BioKyowa will lay off 25 percent of work force
Thursday, March 2, 2006
BioKyowa Inc. will reduce its Cape Girardeau plant's work force by 25 percent next year as part of what it calls a "major reorganization" to help it lower prices and keep pace with global competitors.
That means in January that roughly 37 of the 145 workers at the Nash Road amino acid facility will be laid off, BioKyowa president Terumi Okada said Wednesday. He said up to 30 employees will have the opportunity to participate in a voluntary separation program that will offer larger severance packages.
"We are truly saddened that it is necessary to streamline our work force to keep our competitive position, which we must do if we are to continue to successfully operate our Cape Girardeau facility," Okada said. "This has been a very difficult and painful decision for us."
BioKyowa's major competitors -- mainly Ajinomoto in Japan as well as smaller Chinese companies -- have already publicly announced plans to significantly lower their production costs in their plants. Those competitors, Okada said, are also prepared to make similar changes in their overseas facilities. Those facilities make many of the same amino acids as BioKyowa and will then be able to offer the amino acids at a lower cost to customers.
Kyowa Hakko of Tokyo is the parent company of the Cape Girardeau BioKyowa plant, which opened its doors here in 1984. Kyowa Hakko is a leading global supplier to the food, pharmaceutical and chemical industries, with net sales of $3.3 billion annually.
BioKyowa Inc. in Cape Girardeau is the company's only U.S. facility, which is a major producer of a dozen amino acids used in industrial and food products, primarily arginine and glutamine. Arginine is an amino acid used in supplements to increase blood flow and glutamine is used in nutrition therapy.

* _Explore the material_:
a – Condense the paragraph of the BioKyowa layoff article that begins "BioKyowa's major competitors" into a shorter version that keeps its main facts.
b – From the BioKyowa layoff article, reproduce everything from "BioKyowa will lay" down to "with global competitors.".

* _Data block_:

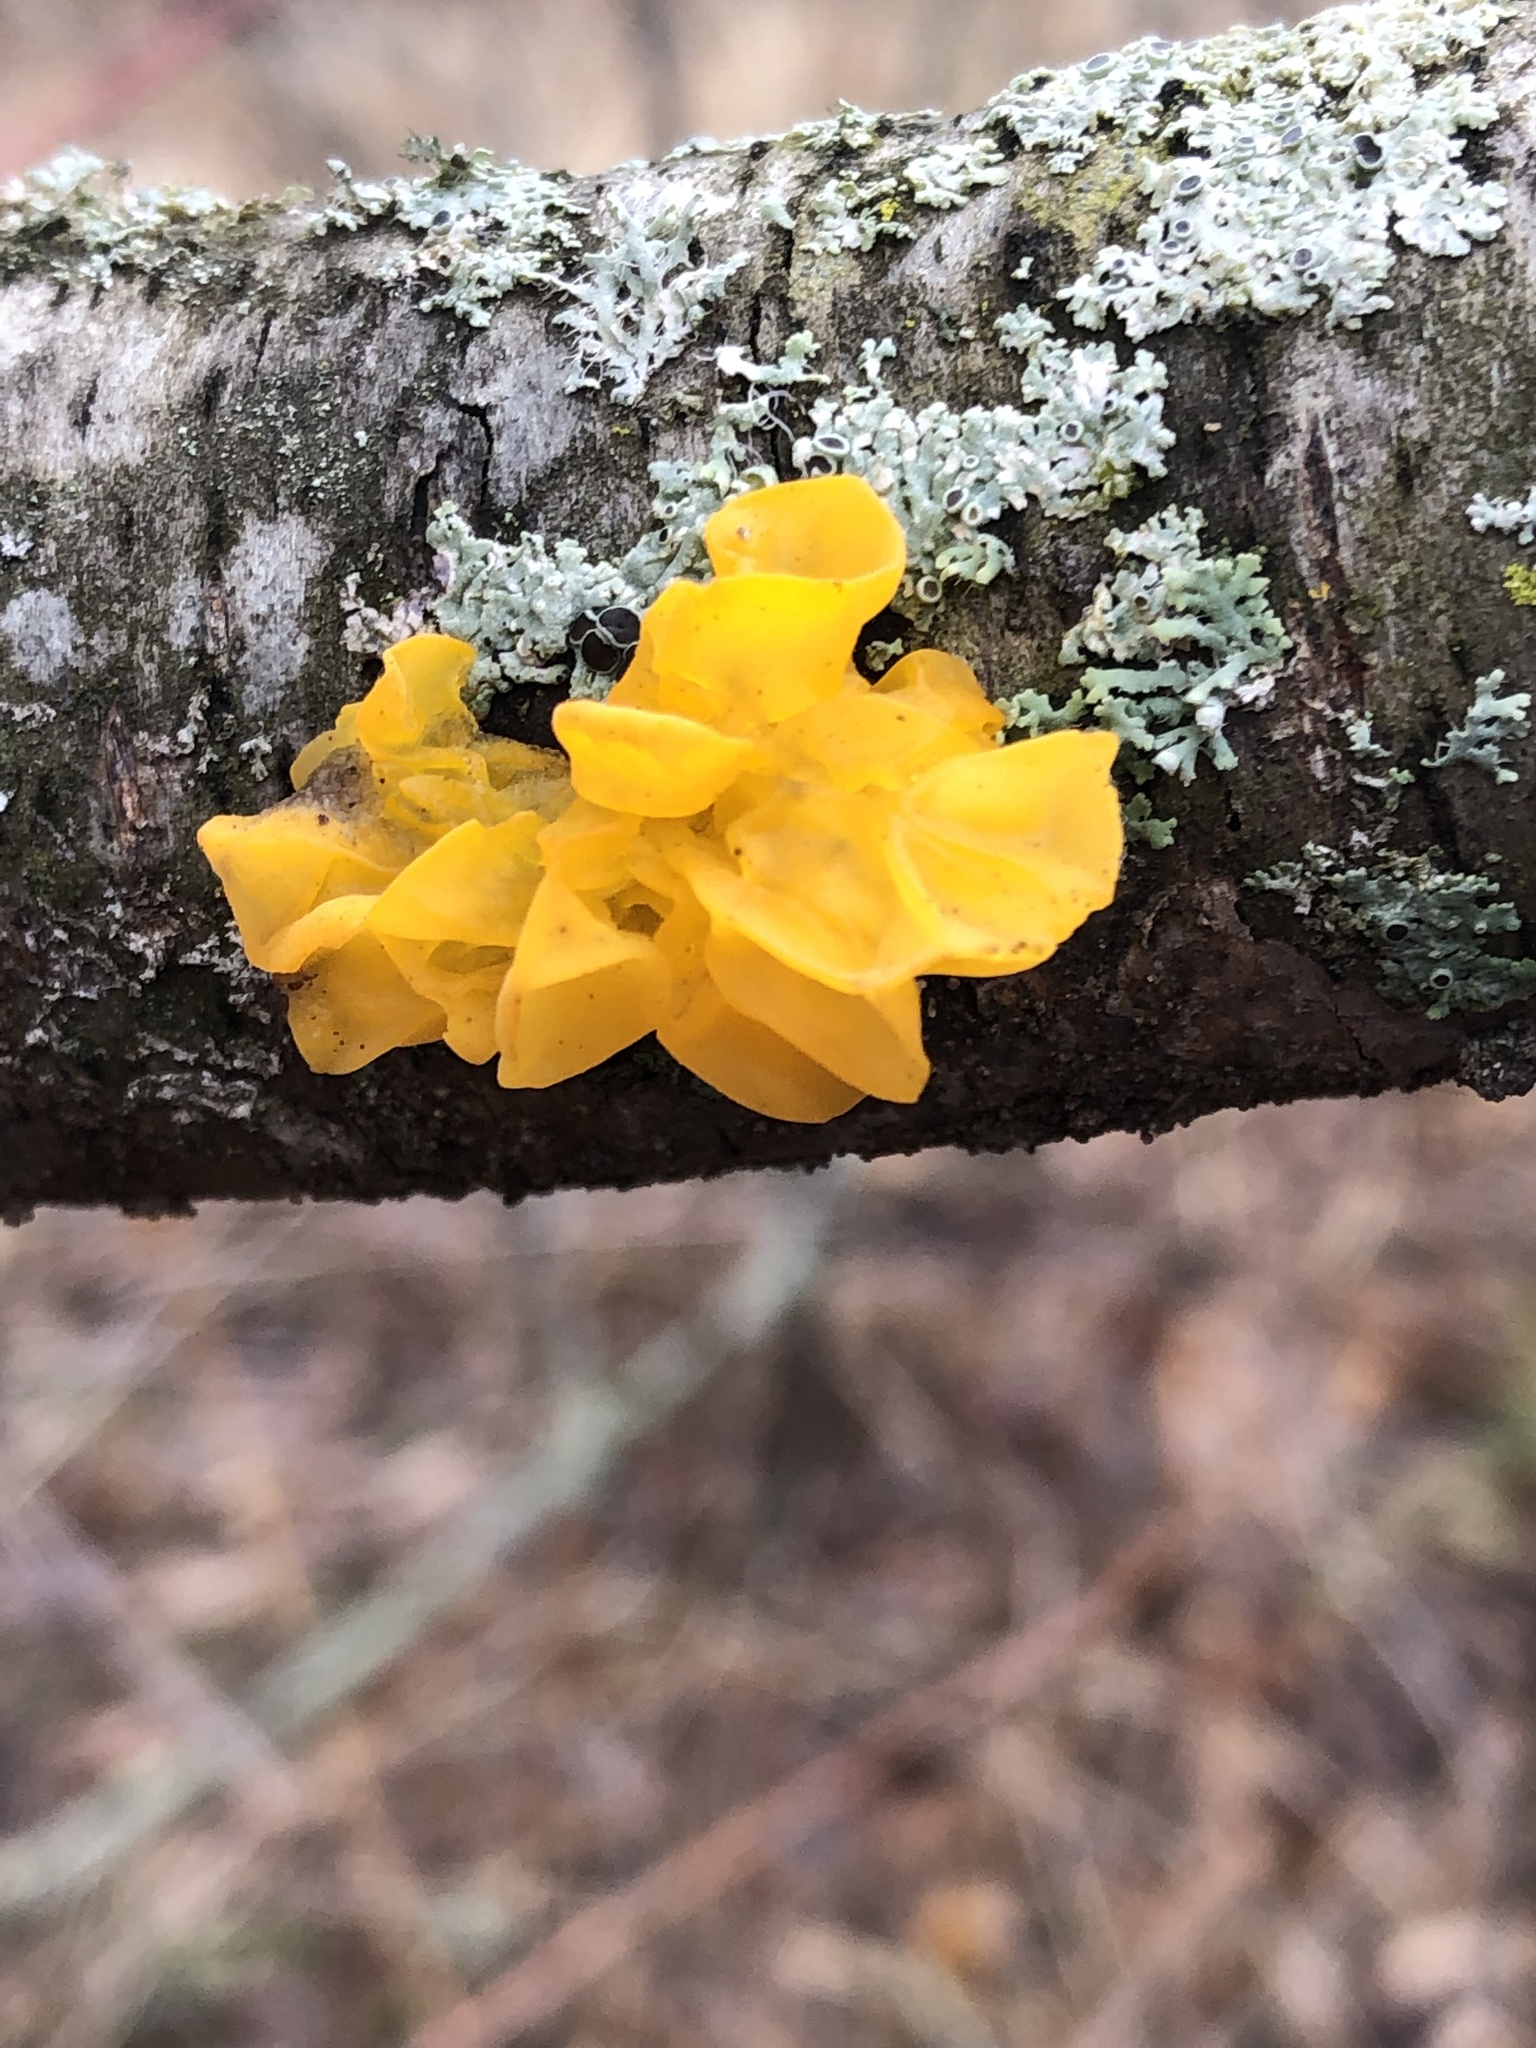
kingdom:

* _Answers_:
a – BioKyowa's main competitors, chiefly Ajinomoto in Japan and smaller Chinese firms, have publicly announced plans to cut production costs significantly at their plants. Okada said they are ready to do the same at their overseas facilities. Because those facilities make many of the same amino acids as BioKyowa, they will be able to sell them to customers for less.

b –
BioKyowa will lay off 25 percent of work force
Thursday, March 2, 2006
BioKyowa Inc. will reduce its Cape Girardeau plant's work force by 25 percent next year as part of what it calls a "major reorganization" to help it lower prices and keep pace with global competitors.